Positif en lettres de Lumière

La revue née il y a 60 ans à Lyon, est désormais éditée par Acte Sud et l'Institut Lumière où le Prix Bernard Chardère a été remis à Jean-Jacques Bernard

Soixante ans après sa création à Lyon, la revue Positif n’a rien perdu de son esprit frondeur…Ecartant « tous les soupçons de connivence » avec le lauréat du Prix Bernard Chardère, un « ventre jaune » bressan originaire comme lui du « premier département de France », le fondateur de la Revue Positif a célébré trois événements en un seul à L’Institut Lumière.

La remise du Prix Bernard Chardère , tout d’abord, à un lauréat « disposant de peu d’archives, car il écrit peu mais bien », s’est amusé le père de Positif en récompensant le journaliste et réalisateur Jean-Jacques Bernard. Après avoir créé l’émission Histoires Courtes sur France 2, ce « prince des critiques » fut aussi éditorialiste au magazine Première et chroniqueur à France Inter, avant de réaliser de nombreux documentaires sur le cinéma.

Tout en animant la chaine Ciné+Classic du groupe Canal+, Jean-Jacques Bernard préside aujourd’hui le Syndicat Français de la critique de cinéma et de télévision : « Il n’a qu’un mot à dire…et les rotatives s’arrêtent », glisse Bernard Chardère à l’oreille de Jean-Jacques Bernard, auteur par ailleurs, d’un vrai livre de chevet de cinéphile. Publié chez Folio, son Petit Eloge du cinéma d’aujourd’hui en redessine avec humour la carte aux trésors . « Autrefois, écrit-il, chaque film nous constituait de façon intime. Désormais , il participe de la superconnexion neuronale qui n’oublie rien et s’alimente au grand tout numérisé. »

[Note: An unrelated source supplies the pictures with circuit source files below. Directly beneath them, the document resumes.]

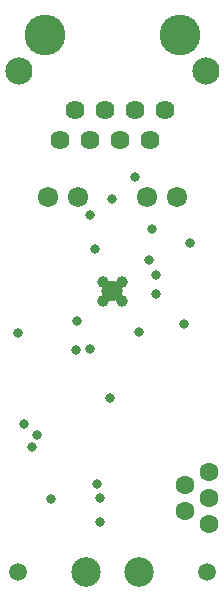
<source format=gbr>
%TF.GenerationSoftware,Altium Limited,Altium Designer,23.1.1 (15)*%
G04 Layer_Color=16711935*
%FSLAX45Y45*%
%MOMM*%
%TF.SameCoordinates,8534D3C2-D56F-49E7-8A62-4489C1F11DDD*%
%TF.FilePolarity,Negative*%
%TF.FileFunction,Soldermask,Bot*%
%TF.Part,Single*%
G01*
G75*
%TA.AperFunction,ComponentPad*%
%ADD44C,1.50320*%
%ADD45C,3.45320*%
%ADD46C,2.30320*%
%ADD47C,1.62320*%
%ADD48C,1.72320*%
%ADD49C,1.80320*%
%ADD50C,1.00320*%
%ADD51C,1.60320*%
%ADD52C,2.50320*%
%TA.AperFunction,ViaPad*%
%ADD53C,0.80320*%
D44*
X200000Y220000D02*
D03*
X1800000D02*
D03*
D45*
X1571500Y4772000D02*
D03*
X428500D02*
D03*
D46*
X210000Y4467000D02*
D03*
X1790000D02*
D03*
D47*
X1444500Y4137000D02*
D03*
X1317500Y3883000D02*
D03*
X1190500Y4137000D02*
D03*
X1063500Y3883000D02*
D03*
X936500Y4137000D02*
D03*
X809500Y3883000D02*
D03*
X682500Y4137000D02*
D03*
X555500Y3883000D02*
D03*
D48*
X453500Y3400000D02*
D03*
X707500D02*
D03*
X1292500D02*
D03*
X1546500D02*
D03*
D49*
X1000000Y2600000D02*
D03*
D50*
X1080000Y2520000D02*
D03*
Y2680000D02*
D03*
X920000D02*
D03*
Y2520000D02*
D03*
D51*
X1620000Y960000D02*
D03*
Y740000D02*
D03*
X1820000Y1070000D02*
D03*
Y850000D02*
D03*
Y630000D02*
D03*
D52*
X775000Y225000D02*
D03*
X1225000D02*
D03*
D53*
X250000Y1480000D02*
D03*
X320000Y1280000D02*
D03*
X1660000Y3010000D02*
D03*
X360000Y1380000D02*
D03*
X1610000Y2320000D02*
D03*
X870000Y970000D02*
D03*
X980000Y1700000D02*
D03*
X200000Y2250000D02*
D03*
X690000Y2100000D02*
D03*
X1230000Y2260000D02*
D03*
X1310000Y2870000D02*
D03*
X1370000Y2740000D02*
D03*
X810000Y2110000D02*
D03*
Y3250000D02*
D03*
X1000000Y3380000D02*
D03*
X1340000Y3130000D02*
D03*
X1190000Y3570000D02*
D03*
X850000Y2960000D02*
D03*
X480000Y840000D02*
D03*
X700000Y2350000D02*
D03*
X1370000Y2575000D02*
D03*
X900000Y850000D02*
D03*
Y650000D02*
D03*
%TF.MD5,f77f204b4aaa7bf17db5d9904a884bca*%
M02*

</source>
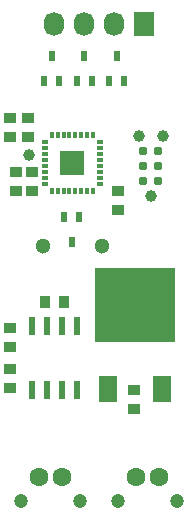
<source format=gts>
G04 #@! TF.FileFunction,Soldermask,Top*
%FSLAX46Y46*%
G04 Gerber Fmt 4.6, Leading zero omitted, Abs format (unit mm)*
G04 Created by KiCad (PCBNEW 4.0.2-4+6225~38~ubuntu15.10.1-stable) date Sun 27 Mar 2016 21:55:24 BST*
%MOMM*%
G01*
G04 APERTURE LIST*
%ADD10C,0.100000*%
%ADD11R,1.000000X0.950000*%
%ADD12R,0.950000X1.000000*%
%ADD13R,0.600000X1.550000*%
%ADD14C,1.200000*%
%ADD15C,1.600000*%
%ADD16C,0.787000*%
%ADD17C,1.000000*%
%ADD18R,1.727200X2.032000*%
%ADD19O,1.727200X2.032000*%
%ADD20C,1.300000*%
%ADD21R,6.740000X6.230000*%
%ADD22R,1.524000X2.280000*%
%ADD23R,0.600000X0.300000*%
%ADD24R,0.300000X0.600000*%
%ADD25R,2.002000X2.002000*%
%ADD26R,0.550000X0.850000*%
G04 APERTURE END LIST*
D10*
D11*
X117000000Y-95300000D03*
X117000000Y-93700000D03*
X117000000Y-77550000D03*
X117000000Y-75950000D03*
X118500000Y-77550000D03*
X118500000Y-75950000D03*
X118800000Y-80500000D03*
X118800000Y-82100000D03*
X126100000Y-82100000D03*
X126100000Y-83700000D03*
X127500000Y-98950000D03*
X127500000Y-100550000D03*
D12*
X119950000Y-91500000D03*
X121550000Y-91500000D03*
D13*
X118845000Y-98950000D03*
X120115000Y-98950000D03*
X121385000Y-98950000D03*
X122655000Y-98950000D03*
X122655000Y-93550000D03*
X121385000Y-93550000D03*
X120115000Y-93550000D03*
X118845000Y-93550000D03*
D14*
X117900000Y-108400000D03*
X122900000Y-108400000D03*
D15*
X119400000Y-106300000D03*
X121400000Y-106300000D03*
D14*
X126100000Y-108400000D03*
X131100000Y-108400000D03*
D15*
X127600000Y-106300000D03*
X129600000Y-106300000D03*
D16*
X129520000Y-81270000D03*
X128250000Y-81270000D03*
X129520000Y-80000000D03*
X128250000Y-80000000D03*
X129520000Y-78730000D03*
X128250000Y-78730000D03*
D17*
X128885000Y-82540000D03*
X129901000Y-77460000D03*
X127869000Y-77460000D03*
D18*
X128330000Y-68000000D03*
D19*
X125790000Y-68000000D03*
X123250000Y-68000000D03*
X120710000Y-68000000D03*
D11*
X117000000Y-97200000D03*
X117000000Y-98800000D03*
D20*
X124750000Y-86750000D03*
X119750000Y-86750000D03*
D21*
X127530000Y-91750000D03*
D22*
X125250000Y-98895000D03*
X129810000Y-98895000D03*
D23*
X119900000Y-78000000D03*
X119900000Y-78500000D03*
X119900000Y-79000000D03*
X119900000Y-79500000D03*
X119900000Y-80000000D03*
X119900000Y-80500000D03*
X119900000Y-81000000D03*
X119900000Y-81500000D03*
D24*
X120500000Y-82100000D03*
X121000000Y-82100000D03*
X121500000Y-82100000D03*
X122000000Y-82100000D03*
X122500000Y-82100000D03*
X123000000Y-82100000D03*
X123500000Y-82100000D03*
X124000000Y-82100000D03*
D23*
X124600000Y-81500000D03*
X124600000Y-81000000D03*
X124600000Y-80500000D03*
X124600000Y-80000000D03*
X124600000Y-79500000D03*
X124600000Y-79000000D03*
X124600000Y-78500000D03*
X124600000Y-78000000D03*
D24*
X124000000Y-77400000D03*
X123500000Y-77400000D03*
X123000000Y-77400000D03*
X122500000Y-77400000D03*
X122000000Y-77400000D03*
X121500000Y-77400000D03*
X121000000Y-77400000D03*
X120500000Y-77400000D03*
D25*
X122250000Y-79750000D03*
D26*
X125350000Y-72800000D03*
X126650000Y-72800000D03*
X126000000Y-70700000D03*
X122600000Y-72800000D03*
X123900000Y-72800000D03*
X123250000Y-70700000D03*
X119850000Y-72800000D03*
X121150000Y-72800000D03*
X120500000Y-70700000D03*
X122850000Y-84350000D03*
X121550000Y-84350000D03*
X122200000Y-86450000D03*
D11*
X117500000Y-80500000D03*
X117500000Y-82100000D03*
D17*
X118600000Y-79100000D03*
M02*

</source>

« Le cinéma d’hier convoque les écrivains d’aujourd’hui »

Si « notre impatience à zapper est tout entière au service des serveurs, au fond le pixel n’a rien changé à nos affects. »La magie du passage des émotions de la rue à l’écran demeure intacte, il semblerait bien d’ailleurs selon Jean-Jacques Bernard, que « plus le cinéma d’hier s’éloigne, plus il convoque les écrivains d’aujourd’hui . »On comprend qu’à soixante ans, la revue Positif née en 1952 de la passion pour le 7ème Art de quatre étudiants en Khâgne du Lycée du Parc de Lyon, n’ait pas pris une ride.

L’aventure de Positif a commencé quelques mois après Les Cahiers du Cinéma, auxquels elle s’est souvent opposée, « avec une bande d’auteurs indisciplinés réunis tous les dimanches soir pour donner le ton de l’une des plus grandes revues de cinéma du monde » rappelle Thierry Frémaux, directeur de l’Institut Lumière, délégué général du Festival de Cannes , au côté de Bertrand Tavernier, président de l’Institut Lumière, dont la signature a souvent côtoyé celle de Bernard Chardère dans la revue Positif.

L’objectif de son premier rédacteur en chef ? « Démontrer qu’à l’image des siècles passés, les films avaient aussi une histoire, une esthétique et pouvaient soutenir la comparaison. Nous, nous étions un peu naïfs et juvéniles, mais plus encore scandalisés de ne pas voir le cinéma pris au sérieux…Je crois qu’il y avait aussi quelques revendications d’identité provinciale, nous voulions exister dans une grande ville autre que Paris. »

Tilda Swinton à la « une » d’octobre

Mission accomplie pour Positif. Soixante ans après sa création, la revue est de retour dans sa ville natale, par les grandes portes de l’Institut Lumière et d’Acte Sud qui la coéditent désormais. « Une cinémathèque et une maison d ‘édition s’unissent pour ouvrir une nouvelle ère de l’histoire culturelle du temps présent avec des critiques cinématographiques généreux, drôles et érudits », déclare Thierry Frémaux entouré de l’historien Raymond Chirat, de Michel Ciment , Jean-Paul Capitani, respectivement directeur de Positif et d’Acte Sud, des journalistes N.T. Binh et Hubert Niogret. Entre autres signatures de la revue Positif d’octobre où l’on découvre un portrait original de l’actrice Tilda Swinton, à l’occasion de la sortie de We Need to talk about Kevin de Lynne Ramsay.